◆ REQUIRED WORK
Up to the line containing "ED juosta valdoma PWM signalo", nothing is kept; from that line through the end of the data below, output every line exactly.

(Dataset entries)

== == ==

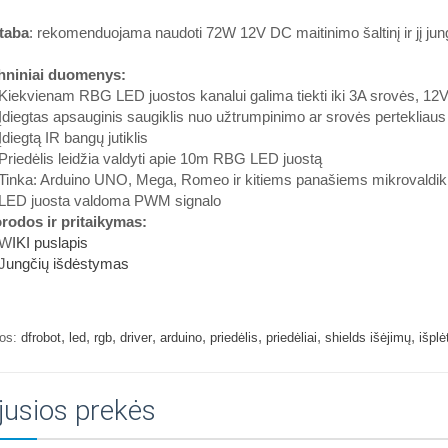
taba
: rekomenduojama naudoti 72W 12V DC maitinimo šaltinį ir jį jungt 
hniniai duomenys:
iekvienam RBG LED juostos kanalui galima tiekti iki 3A srovės, 12
iegtas apsauginis saugiklis nuo užtrumpinimo ar srovės pertekliaus
iegtą IR bangų jutiklis
iedėlis leidžia valdyti apie 10m RBG LED juostą
inka: Arduino UNO, Mega, Romeo ir kitiems panašiems mikrovaldik
ED juosta valdoma PWM signalo
rodos ir pritaikymas:
W
IKI puslapis
J
ungčių išdėstymas
,
,
,
,
,
,
,
,
os:
dfrobot
led
rgb
driver
arduino
priedėlis
priedėliai
shields išėjimų
išplė
jusios prekės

== == ==

◆ RESULT FOR THIS EXERCISE
ED juosta valdoma PWM signalo
rodos ir pritaikymas:
W
IKI puslapis
J
ungčių išdėstymas
,
,
,
,
,
,
,
,
os:
dfrobot
led
rgb
driver
arduino
priedėlis
priedėliai
shields išėjimų
išplė
jusios prekės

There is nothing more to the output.